"There is a chemical warfare between plants and pathogens," said Shuqun Zhang, associate professor of biochemistry in the College of Agriculture, Food and Natural Resources and the College of Medicine. "Normally, plants put effort into growth and development. However, when plants sense pathogens, they have to use some of their energy and resources to make secondary metabolites to fight disease. Until now, very little has been known about how this process is regulated."
According to the study, plants first sense the attack of a pathogen, and then activate defence responses by triggering a complex signalling cascade in plants. One of the defence responses is the induction and accumulation of anti-microbial defence chemicals, known as phytoalexins.

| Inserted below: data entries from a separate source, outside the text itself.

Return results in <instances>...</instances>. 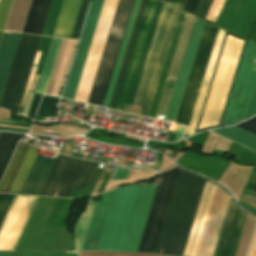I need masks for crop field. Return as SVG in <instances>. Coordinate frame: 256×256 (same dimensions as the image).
<instances>
[{
	"instance_id": "bc2a9ffb",
	"label": "crop field",
	"mask_w": 256,
	"mask_h": 256,
	"mask_svg": "<svg viewBox=\"0 0 256 256\" xmlns=\"http://www.w3.org/2000/svg\"><path fill=\"white\" fill-rule=\"evenodd\" d=\"M31 35H26V34H22L20 41H19V45L13 60V64L8 76V80L2 95V99L0 102V107L5 108V109H9L10 106V102L13 96V92L16 86V82L19 76V72L23 63V59L26 53V49L29 43V39H30Z\"/></svg>"
},
{
	"instance_id": "120bbe31",
	"label": "crop field",
	"mask_w": 256,
	"mask_h": 256,
	"mask_svg": "<svg viewBox=\"0 0 256 256\" xmlns=\"http://www.w3.org/2000/svg\"><path fill=\"white\" fill-rule=\"evenodd\" d=\"M12 0H0V30L4 29Z\"/></svg>"
},
{
	"instance_id": "4177f3b9",
	"label": "crop field",
	"mask_w": 256,
	"mask_h": 256,
	"mask_svg": "<svg viewBox=\"0 0 256 256\" xmlns=\"http://www.w3.org/2000/svg\"><path fill=\"white\" fill-rule=\"evenodd\" d=\"M212 132L256 151V136L236 126L218 129Z\"/></svg>"
},
{
	"instance_id": "03da06ac",
	"label": "crop field",
	"mask_w": 256,
	"mask_h": 256,
	"mask_svg": "<svg viewBox=\"0 0 256 256\" xmlns=\"http://www.w3.org/2000/svg\"><path fill=\"white\" fill-rule=\"evenodd\" d=\"M248 190L256 192V174L254 175V177L248 187Z\"/></svg>"
},
{
	"instance_id": "733c2abd",
	"label": "crop field",
	"mask_w": 256,
	"mask_h": 256,
	"mask_svg": "<svg viewBox=\"0 0 256 256\" xmlns=\"http://www.w3.org/2000/svg\"><path fill=\"white\" fill-rule=\"evenodd\" d=\"M185 13L179 11L178 18L175 24V28L171 37V41L167 50V54L164 60V64L160 73V77L156 86V90L153 96V100L149 109V113L147 117L154 118L156 114V110L159 104V100L163 91V87L166 81V77L170 68V64L174 55V51L177 45V41L181 32V28L184 22Z\"/></svg>"
},
{
	"instance_id": "5142ce71",
	"label": "crop field",
	"mask_w": 256,
	"mask_h": 256,
	"mask_svg": "<svg viewBox=\"0 0 256 256\" xmlns=\"http://www.w3.org/2000/svg\"><path fill=\"white\" fill-rule=\"evenodd\" d=\"M81 0H64L53 36L69 38ZM88 0H82L70 38L77 39Z\"/></svg>"
},
{
	"instance_id": "b80d0937",
	"label": "crop field",
	"mask_w": 256,
	"mask_h": 256,
	"mask_svg": "<svg viewBox=\"0 0 256 256\" xmlns=\"http://www.w3.org/2000/svg\"><path fill=\"white\" fill-rule=\"evenodd\" d=\"M245 38L256 41V13H255L253 20L245 34Z\"/></svg>"
},
{
	"instance_id": "3316defc",
	"label": "crop field",
	"mask_w": 256,
	"mask_h": 256,
	"mask_svg": "<svg viewBox=\"0 0 256 256\" xmlns=\"http://www.w3.org/2000/svg\"><path fill=\"white\" fill-rule=\"evenodd\" d=\"M156 186L157 185L148 183H143L138 186L119 251H137Z\"/></svg>"
},
{
	"instance_id": "f4fd0767",
	"label": "crop field",
	"mask_w": 256,
	"mask_h": 256,
	"mask_svg": "<svg viewBox=\"0 0 256 256\" xmlns=\"http://www.w3.org/2000/svg\"><path fill=\"white\" fill-rule=\"evenodd\" d=\"M133 2L134 0L118 1L106 45L87 102L89 104L102 105Z\"/></svg>"
},
{
	"instance_id": "92a150f3",
	"label": "crop field",
	"mask_w": 256,
	"mask_h": 256,
	"mask_svg": "<svg viewBox=\"0 0 256 256\" xmlns=\"http://www.w3.org/2000/svg\"><path fill=\"white\" fill-rule=\"evenodd\" d=\"M21 34L3 33L0 42V99Z\"/></svg>"
},
{
	"instance_id": "ac0d7876",
	"label": "crop field",
	"mask_w": 256,
	"mask_h": 256,
	"mask_svg": "<svg viewBox=\"0 0 256 256\" xmlns=\"http://www.w3.org/2000/svg\"><path fill=\"white\" fill-rule=\"evenodd\" d=\"M117 1L118 0H104V3L103 0L92 1L88 18L82 32L84 33V35L81 36L80 43L69 75V79L62 97L71 99L74 98L78 81L85 62V58L92 39V35L99 16V12L103 3L100 16L97 22V26L93 35V39L90 45V49L83 68V72L76 91V95L74 98L77 101L85 103L87 102L88 95L92 86V82L96 73V69L100 60V56L104 47V43L107 37V33L111 24V20L115 11Z\"/></svg>"
},
{
	"instance_id": "425ffa30",
	"label": "crop field",
	"mask_w": 256,
	"mask_h": 256,
	"mask_svg": "<svg viewBox=\"0 0 256 256\" xmlns=\"http://www.w3.org/2000/svg\"><path fill=\"white\" fill-rule=\"evenodd\" d=\"M2 33H3V32H0V39H1Z\"/></svg>"
},
{
	"instance_id": "4a817a6b",
	"label": "crop field",
	"mask_w": 256,
	"mask_h": 256,
	"mask_svg": "<svg viewBox=\"0 0 256 256\" xmlns=\"http://www.w3.org/2000/svg\"><path fill=\"white\" fill-rule=\"evenodd\" d=\"M54 160L38 154L20 194L38 195Z\"/></svg>"
},
{
	"instance_id": "c21b1889",
	"label": "crop field",
	"mask_w": 256,
	"mask_h": 256,
	"mask_svg": "<svg viewBox=\"0 0 256 256\" xmlns=\"http://www.w3.org/2000/svg\"><path fill=\"white\" fill-rule=\"evenodd\" d=\"M248 256H256V232Z\"/></svg>"
},
{
	"instance_id": "ae1a2a85",
	"label": "crop field",
	"mask_w": 256,
	"mask_h": 256,
	"mask_svg": "<svg viewBox=\"0 0 256 256\" xmlns=\"http://www.w3.org/2000/svg\"><path fill=\"white\" fill-rule=\"evenodd\" d=\"M42 0H32L22 33L32 34L41 7Z\"/></svg>"
},
{
	"instance_id": "28ad6ade",
	"label": "crop field",
	"mask_w": 256,
	"mask_h": 256,
	"mask_svg": "<svg viewBox=\"0 0 256 256\" xmlns=\"http://www.w3.org/2000/svg\"><path fill=\"white\" fill-rule=\"evenodd\" d=\"M84 162L59 154L39 195L68 197Z\"/></svg>"
},
{
	"instance_id": "5a996713",
	"label": "crop field",
	"mask_w": 256,
	"mask_h": 256,
	"mask_svg": "<svg viewBox=\"0 0 256 256\" xmlns=\"http://www.w3.org/2000/svg\"><path fill=\"white\" fill-rule=\"evenodd\" d=\"M146 3H147V0H141V4H140V0H135V2H134L133 8H132V11H131V14H130V18H129V21H128V24H127V27H126V31H125V34H124V37H123V40H122V44H121V47H120V50H119V53H118V56H117V60H116V63H115L114 69H113V73H112V76H111V79H110V82H109V86H108V89H107V92H106V95H105V99H104V102H103V105H102L104 107H108L109 100H110V97H111V94H112V91H113V88H114V84H115V81H116V78H117V75H118V71H119V68H120V65H121V62H122V58H123V55H124V52H125V49H126V46H127V42H128V39H129V36H130V33H131V29H132L134 20H135V16H136L139 4H140L139 10H138V13H137V16H136V20H135V23H134V26H133V29H132V33H131V36H130V39H129V42H128V46H127V49H126V52H125V55H124V58H123V62H122V65H121V68H120V71H119V75H118V78H117V81H116V84H115V88H114V91H113V94H112V97H111V100H110V104H109V107H108V108H111V109L114 108L116 98H117V95H118V92H119V89H120V86H121V83H122V79H123V76H124V73H125V70H126V67H127V64H128V60H129V57H130V54H131V51H132V48H133V44H134L138 29H139V25H140V22H141L143 13H144Z\"/></svg>"
},
{
	"instance_id": "eef30255",
	"label": "crop field",
	"mask_w": 256,
	"mask_h": 256,
	"mask_svg": "<svg viewBox=\"0 0 256 256\" xmlns=\"http://www.w3.org/2000/svg\"><path fill=\"white\" fill-rule=\"evenodd\" d=\"M99 164L86 161L73 191L87 188ZM72 191V192H73Z\"/></svg>"
},
{
	"instance_id": "0bd39190",
	"label": "crop field",
	"mask_w": 256,
	"mask_h": 256,
	"mask_svg": "<svg viewBox=\"0 0 256 256\" xmlns=\"http://www.w3.org/2000/svg\"><path fill=\"white\" fill-rule=\"evenodd\" d=\"M130 170L115 167L109 180L126 179Z\"/></svg>"
},
{
	"instance_id": "bd1437ed",
	"label": "crop field",
	"mask_w": 256,
	"mask_h": 256,
	"mask_svg": "<svg viewBox=\"0 0 256 256\" xmlns=\"http://www.w3.org/2000/svg\"><path fill=\"white\" fill-rule=\"evenodd\" d=\"M226 34H227V32L225 33V36H226ZM229 34H230V33H229ZM229 34H228V35H229ZM231 35H232V34H231ZM225 36H224V39H225ZM233 36H235V35H233ZM235 37H237V36H235ZM237 38H239V37H237ZM239 39H242V38H239ZM242 40H245V39H242ZM245 41H246V40H245ZM223 43H224V40H223ZM223 43H222V46H223ZM244 45H245V43H244ZM244 45H243V48H244ZM222 46H221V49H222ZM243 48H242L241 53H240V56H239V60H238L237 66H236V70H235V73H234V76H233V80H232V83H231V86H230V90H229V93H228V96H227V100H226V103H225V106H224V110H223V113H222V116H221V120H220L219 125L197 130L198 125H199V122H200V118H201V115H202V112H203V109H204V106H205V102H206V99H207V96H208V93H209V90H210V86H211V83H212V80H213V77H214V73H215V70H216V67H217V63H218V60H219V56H220V53H221V49H220V53H219V56H218V59H217V62H216V66H215V69H214V72H213V75H212V79H211V82H210V85H209V89H208V92H207V95H206V98H205V102H204V105H203V108H202V111H201V115H200V118H199V121H198V124H197V128H196L195 133L198 132V131H201V130H205V129H209V128H214V127H218V126L221 125V121H222V118H223V115H224V111H225V108H226V105H227V101H228V98H229V95H230V91H231V88H232V85H233V81H234V78H235V75H236V71H237V68H238V65H239V61H240V58H241V55H242Z\"/></svg>"
},
{
	"instance_id": "d1516ede",
	"label": "crop field",
	"mask_w": 256,
	"mask_h": 256,
	"mask_svg": "<svg viewBox=\"0 0 256 256\" xmlns=\"http://www.w3.org/2000/svg\"><path fill=\"white\" fill-rule=\"evenodd\" d=\"M38 148L19 142L0 183V192L18 194Z\"/></svg>"
},
{
	"instance_id": "e52e79f7",
	"label": "crop field",
	"mask_w": 256,
	"mask_h": 256,
	"mask_svg": "<svg viewBox=\"0 0 256 256\" xmlns=\"http://www.w3.org/2000/svg\"><path fill=\"white\" fill-rule=\"evenodd\" d=\"M138 185L117 188L97 251H118Z\"/></svg>"
},
{
	"instance_id": "c035e120",
	"label": "crop field",
	"mask_w": 256,
	"mask_h": 256,
	"mask_svg": "<svg viewBox=\"0 0 256 256\" xmlns=\"http://www.w3.org/2000/svg\"><path fill=\"white\" fill-rule=\"evenodd\" d=\"M160 1H163V2L171 4V5H174L178 8H181V6L184 2V0H160Z\"/></svg>"
},
{
	"instance_id": "750c4746",
	"label": "crop field",
	"mask_w": 256,
	"mask_h": 256,
	"mask_svg": "<svg viewBox=\"0 0 256 256\" xmlns=\"http://www.w3.org/2000/svg\"><path fill=\"white\" fill-rule=\"evenodd\" d=\"M39 55L40 54L36 55V58H35V61H34V64H33V68H32V71H31V74H30V77H29V80H28V83H27V86H26V89H25V93H24L21 105L23 104L24 97H25L27 89L30 88L31 81H32V78H33V75H34V71H35V68H36V65H37V62H38ZM38 77L39 76L35 77L34 84H33L32 90H31L33 92L35 91V87H36V84H37V81H38ZM33 94L34 93H32V92L28 93V97H27L26 104H25V107H24V110H23V114H22L25 117L27 116V113H28V110H29V107H30V103H31V100H32V97H33Z\"/></svg>"
},
{
	"instance_id": "1d83c4d3",
	"label": "crop field",
	"mask_w": 256,
	"mask_h": 256,
	"mask_svg": "<svg viewBox=\"0 0 256 256\" xmlns=\"http://www.w3.org/2000/svg\"><path fill=\"white\" fill-rule=\"evenodd\" d=\"M52 0H43L42 7L38 16V20L35 26V30L33 34L41 35L43 31V27L46 21V17L50 8Z\"/></svg>"
},
{
	"instance_id": "e1f06a70",
	"label": "crop field",
	"mask_w": 256,
	"mask_h": 256,
	"mask_svg": "<svg viewBox=\"0 0 256 256\" xmlns=\"http://www.w3.org/2000/svg\"><path fill=\"white\" fill-rule=\"evenodd\" d=\"M253 114H256V83H255L253 93H252V96H251V99H250V102H249V105L247 108L245 118H247Z\"/></svg>"
},
{
	"instance_id": "412701ff",
	"label": "crop field",
	"mask_w": 256,
	"mask_h": 256,
	"mask_svg": "<svg viewBox=\"0 0 256 256\" xmlns=\"http://www.w3.org/2000/svg\"><path fill=\"white\" fill-rule=\"evenodd\" d=\"M178 11V9L163 5L133 104L141 106L139 113L141 116H147Z\"/></svg>"
},
{
	"instance_id": "34b2d1b8",
	"label": "crop field",
	"mask_w": 256,
	"mask_h": 256,
	"mask_svg": "<svg viewBox=\"0 0 256 256\" xmlns=\"http://www.w3.org/2000/svg\"><path fill=\"white\" fill-rule=\"evenodd\" d=\"M205 181L178 170L153 253L183 255Z\"/></svg>"
},
{
	"instance_id": "dd49c442",
	"label": "crop field",
	"mask_w": 256,
	"mask_h": 256,
	"mask_svg": "<svg viewBox=\"0 0 256 256\" xmlns=\"http://www.w3.org/2000/svg\"><path fill=\"white\" fill-rule=\"evenodd\" d=\"M256 80V43L246 42L222 125L243 120Z\"/></svg>"
},
{
	"instance_id": "d9b57169",
	"label": "crop field",
	"mask_w": 256,
	"mask_h": 256,
	"mask_svg": "<svg viewBox=\"0 0 256 256\" xmlns=\"http://www.w3.org/2000/svg\"><path fill=\"white\" fill-rule=\"evenodd\" d=\"M115 190L103 194L100 202L96 203L82 250H97Z\"/></svg>"
},
{
	"instance_id": "5866460e",
	"label": "crop field",
	"mask_w": 256,
	"mask_h": 256,
	"mask_svg": "<svg viewBox=\"0 0 256 256\" xmlns=\"http://www.w3.org/2000/svg\"><path fill=\"white\" fill-rule=\"evenodd\" d=\"M14 195L0 194V224Z\"/></svg>"
},
{
	"instance_id": "5d738f31",
	"label": "crop field",
	"mask_w": 256,
	"mask_h": 256,
	"mask_svg": "<svg viewBox=\"0 0 256 256\" xmlns=\"http://www.w3.org/2000/svg\"><path fill=\"white\" fill-rule=\"evenodd\" d=\"M108 167H109V165H105V166H104L103 171H102V173H101V176H100L99 180H102V179H103V177H104V175H105V173H106ZM99 180H98V181H99Z\"/></svg>"
},
{
	"instance_id": "22f410ed",
	"label": "crop field",
	"mask_w": 256,
	"mask_h": 256,
	"mask_svg": "<svg viewBox=\"0 0 256 256\" xmlns=\"http://www.w3.org/2000/svg\"><path fill=\"white\" fill-rule=\"evenodd\" d=\"M247 214L231 199L214 256H234Z\"/></svg>"
},
{
	"instance_id": "730fd06b",
	"label": "crop field",
	"mask_w": 256,
	"mask_h": 256,
	"mask_svg": "<svg viewBox=\"0 0 256 256\" xmlns=\"http://www.w3.org/2000/svg\"><path fill=\"white\" fill-rule=\"evenodd\" d=\"M24 135L0 134V179L19 139Z\"/></svg>"
},
{
	"instance_id": "dafd665d",
	"label": "crop field",
	"mask_w": 256,
	"mask_h": 256,
	"mask_svg": "<svg viewBox=\"0 0 256 256\" xmlns=\"http://www.w3.org/2000/svg\"><path fill=\"white\" fill-rule=\"evenodd\" d=\"M226 0H185L183 6H182V10L190 13V14H193L201 19H204L210 5H211V2H212V5L206 15V19L212 21V22H216L220 12H221V9L224 5ZM204 19V20H206ZM206 20V21H208ZM208 21V22H210ZM210 22V23H212ZM212 23V24H214Z\"/></svg>"
},
{
	"instance_id": "d8731c3e",
	"label": "crop field",
	"mask_w": 256,
	"mask_h": 256,
	"mask_svg": "<svg viewBox=\"0 0 256 256\" xmlns=\"http://www.w3.org/2000/svg\"><path fill=\"white\" fill-rule=\"evenodd\" d=\"M178 168L161 174L137 252L152 253Z\"/></svg>"
},
{
	"instance_id": "00972430",
	"label": "crop field",
	"mask_w": 256,
	"mask_h": 256,
	"mask_svg": "<svg viewBox=\"0 0 256 256\" xmlns=\"http://www.w3.org/2000/svg\"><path fill=\"white\" fill-rule=\"evenodd\" d=\"M61 40L62 39H59V38L52 39V42H51V45H50V48L48 51V55H47V58H46V61H45V64H44V67H43V70H42V73H41V76L39 79V83H38L35 93H41V94L45 93V90H46V87L48 84V80H49V77H50L56 56H57V52H58ZM40 96L41 95H38V94L34 95V99H33L32 106H31L29 116H28L31 119H33V117H34Z\"/></svg>"
},
{
	"instance_id": "25e5ab78",
	"label": "crop field",
	"mask_w": 256,
	"mask_h": 256,
	"mask_svg": "<svg viewBox=\"0 0 256 256\" xmlns=\"http://www.w3.org/2000/svg\"><path fill=\"white\" fill-rule=\"evenodd\" d=\"M218 186V185H217ZM222 190V189H221ZM223 191V190H222ZM224 192V191H223ZM225 193V192H224ZM227 194V193H226ZM228 195V194H227ZM229 196V195H228ZM230 197V196H229ZM231 198V197H230Z\"/></svg>"
},
{
	"instance_id": "028f5c9d",
	"label": "crop field",
	"mask_w": 256,
	"mask_h": 256,
	"mask_svg": "<svg viewBox=\"0 0 256 256\" xmlns=\"http://www.w3.org/2000/svg\"><path fill=\"white\" fill-rule=\"evenodd\" d=\"M236 126L256 135V116Z\"/></svg>"
},
{
	"instance_id": "d3111659",
	"label": "crop field",
	"mask_w": 256,
	"mask_h": 256,
	"mask_svg": "<svg viewBox=\"0 0 256 256\" xmlns=\"http://www.w3.org/2000/svg\"><path fill=\"white\" fill-rule=\"evenodd\" d=\"M57 98L43 96L36 117H55Z\"/></svg>"
},
{
	"instance_id": "cbeb9de0",
	"label": "crop field",
	"mask_w": 256,
	"mask_h": 256,
	"mask_svg": "<svg viewBox=\"0 0 256 256\" xmlns=\"http://www.w3.org/2000/svg\"><path fill=\"white\" fill-rule=\"evenodd\" d=\"M156 1L148 0L146 10L141 22V26L135 41V45L129 60V64L123 79V83L117 98V102L114 109H117L119 111L123 110V106L126 100V96L130 87V83L134 74V70L138 61V57L142 48V44L146 35V31L150 22V18L154 9Z\"/></svg>"
},
{
	"instance_id": "b54c1fbb",
	"label": "crop field",
	"mask_w": 256,
	"mask_h": 256,
	"mask_svg": "<svg viewBox=\"0 0 256 256\" xmlns=\"http://www.w3.org/2000/svg\"><path fill=\"white\" fill-rule=\"evenodd\" d=\"M183 128H184V126H180V125L177 126V130H176V141L179 140V139H181L182 132H183Z\"/></svg>"
},
{
	"instance_id": "8a807250",
	"label": "crop field",
	"mask_w": 256,
	"mask_h": 256,
	"mask_svg": "<svg viewBox=\"0 0 256 256\" xmlns=\"http://www.w3.org/2000/svg\"><path fill=\"white\" fill-rule=\"evenodd\" d=\"M205 22L194 19L169 106L166 121H175ZM219 28L205 24L176 123L189 125Z\"/></svg>"
},
{
	"instance_id": "a9b5d70f",
	"label": "crop field",
	"mask_w": 256,
	"mask_h": 256,
	"mask_svg": "<svg viewBox=\"0 0 256 256\" xmlns=\"http://www.w3.org/2000/svg\"><path fill=\"white\" fill-rule=\"evenodd\" d=\"M39 38L40 37H38V36L32 35L31 39H30L27 53H26V56L24 59L21 73H20V76H19V79L17 82V86H16V89L14 92L11 106L9 109L10 111H13L15 113L17 112V109H18V105H19V102H20V99H21V96L23 93V89H24V86H25V83H26V80L28 77V73H29V70H30V67H31V64L33 61V57H34V54H35V51H36V48L38 45Z\"/></svg>"
},
{
	"instance_id": "d32e631a",
	"label": "crop field",
	"mask_w": 256,
	"mask_h": 256,
	"mask_svg": "<svg viewBox=\"0 0 256 256\" xmlns=\"http://www.w3.org/2000/svg\"><path fill=\"white\" fill-rule=\"evenodd\" d=\"M1 121L3 122H10V123H14V124H6V123H0L2 125H13V126H24V127H30V123L22 120V121H17V120H13V119H9L4 117ZM0 125V127H12V128H23V129H28V128H24V127H13V126H2ZM0 129H6V130H15V131H23V132H27L28 130H23V129H11V128H0Z\"/></svg>"
},
{
	"instance_id": "214f88e0",
	"label": "crop field",
	"mask_w": 256,
	"mask_h": 256,
	"mask_svg": "<svg viewBox=\"0 0 256 256\" xmlns=\"http://www.w3.org/2000/svg\"><path fill=\"white\" fill-rule=\"evenodd\" d=\"M162 5H163L162 3H158V2L156 3L155 10H154L151 22H150V26H149V29H148V32L146 35V39H145V42H144V45H143V48L141 51V55H140V58H139V61H138L137 67H136V71H135V74H134V77L132 80V84H131L125 104H129V105L133 104L134 97H135L137 87H138V84H139V81L141 78V74H142L144 64H145V61L147 58V54H148V51H149V48L151 45L154 31H155V28H156V25L158 22V18H159L160 12H161Z\"/></svg>"
},
{
	"instance_id": "d23c7cc5",
	"label": "crop field",
	"mask_w": 256,
	"mask_h": 256,
	"mask_svg": "<svg viewBox=\"0 0 256 256\" xmlns=\"http://www.w3.org/2000/svg\"><path fill=\"white\" fill-rule=\"evenodd\" d=\"M206 182L210 183L209 181H206ZM210 184H212V183H210ZM212 185H214V184H212ZM215 186H216V185H215ZM192 243H193V242H192ZM189 255H190V253H189ZM189 255H188V256H189Z\"/></svg>"
}]
</instances>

In his study, Zhang found the specific signalling path, known as a mitogen-activated protein kinase (MAPK) cascade, in the plants that ends when the defence chemical camalexin is created. Camalexin is essential for resistance to some plant diseases. Zhang used Arabidopsis, a small flowering plant and the first to have its entire genome sequenced, and Botrytis cinera, a fungal pathogen that causes grey mold disease in a number of plants including grapes and strawberries.
"By understanding at the molecular and cellular levels how plants protect themselves under adverse environmental conditions, such as pathogen attacks, we could eventually improve the disease resistance of crops," Zhang said.